* **Information shown**:
========================================================================

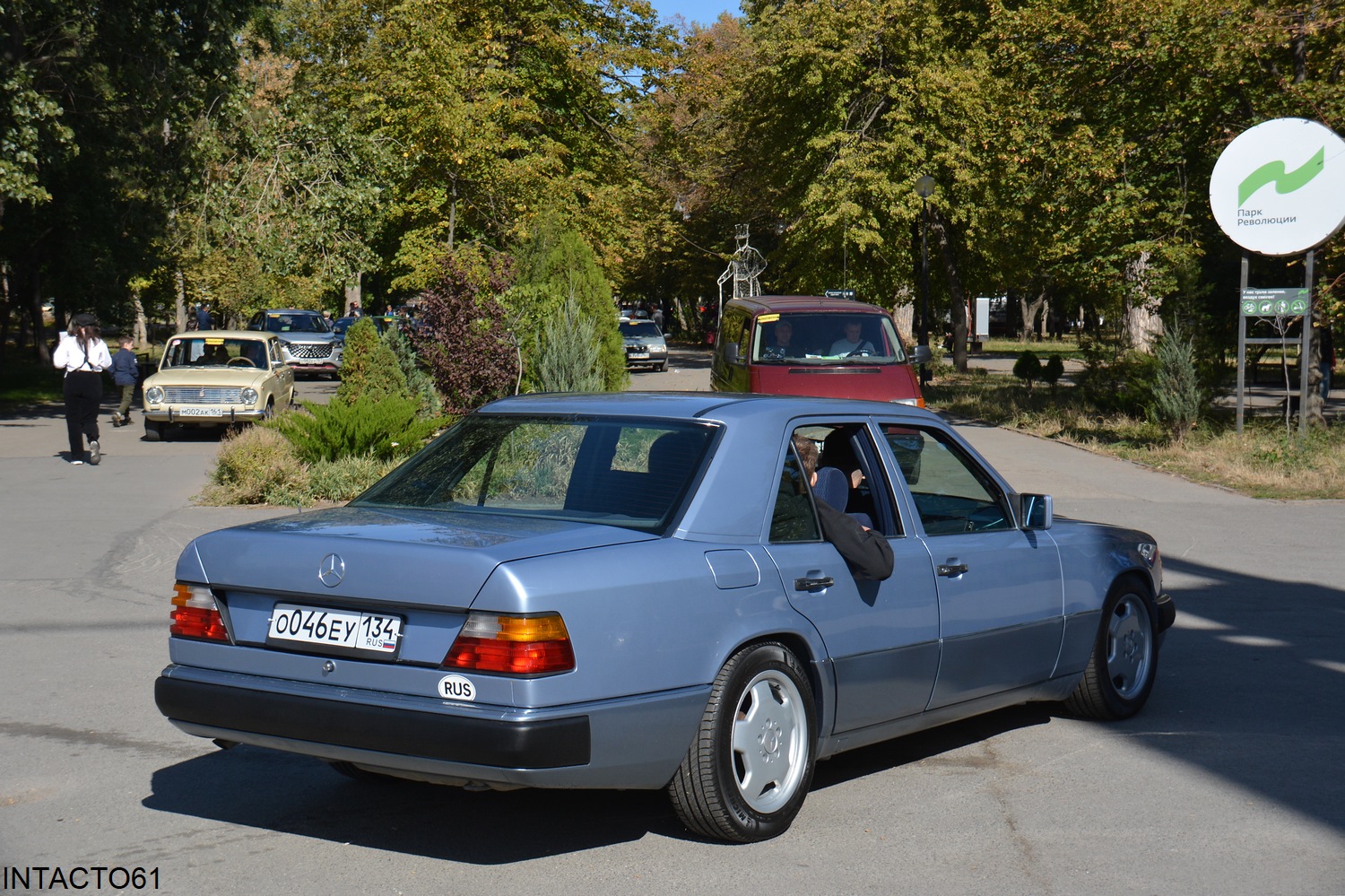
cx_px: 672
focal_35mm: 57
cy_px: 448
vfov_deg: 23.8
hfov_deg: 35.1
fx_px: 2129
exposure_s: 1/1600
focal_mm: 38
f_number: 6.3
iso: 400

========================================================================

What is needed is an exact printout of every record above, with the pictures left out.

* **Your response**:
cx_px: 672
focal_35mm: 57
cy_px: 448
vfov_deg: 23.8
hfov_deg: 35.1
fx_px: 2129
exposure_s: 1/1600
focal_mm: 38
f_number: 6.3
iso: 400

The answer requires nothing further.